Say I find my code being just a bit too boring and simple, so I want to personalize my greeting:

diff --git a/hello/greeting.c b/hello/greeting.c
index 2adcc82..b62a9f1 100644
--- a/hello/greeting.c
+++ b/hello/greeting.c
@@ -2,7 +2,7 @@
 #include <stdio.h>

 void
-greeting(void)
+greeting(const char *name)
 {
-  printf("Hi there.\n");
+  printf("Hi there, %s!\n", name);
 }

What happens when we compile and run the code now? Why?

Your turn#

  • Follow the steps above, ie., start with a single hello.c, make a build script, and then split off greeting.c, etc.

  • Make the change to the greeting function above. What happens? Why? What can you do about it, and how could you avoid this happening in the first place?

  • Separate out the factorial() function into its own file factorial.c, and adapt build.sh accordingly.
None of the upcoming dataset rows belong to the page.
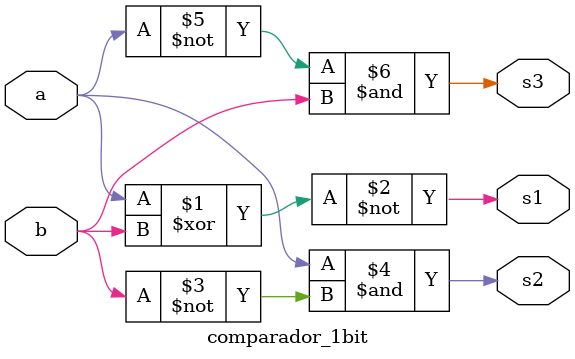
<source format=sv>
module comparador_1bit(
    input logic a,b,
    output logic s1, s2, s3
);

    assign s1 = ~(a ^ b);
    assign s2 = a & ~b;
    assign s3 = ~a & b;
endmodule
</source>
Make sure everything still compiles and runs correctly.

  • Finally, redo all of this using C++, starting from scratch in a new subdirectory. In particular, start over with hello.cxx, and generally, make your source files have the .cxx extension. (Some people like to use .hxx for C++ header files, though most, like me, still use .h. That’s up to you.)

    For some additional fun, you can change the output to using <iostream> along the way.

    More importantly, though, what changes when you follow the same process in C++? Any idea why?

Homework#

  • Complete the above “your turn” tasks. Make commits as you go, and make sure you keep notes. It is useful to cut&paste what you did, and what happened, in particular errors or surprising results. You may not always be able to answer the “why” for sure, but you can at least speculate.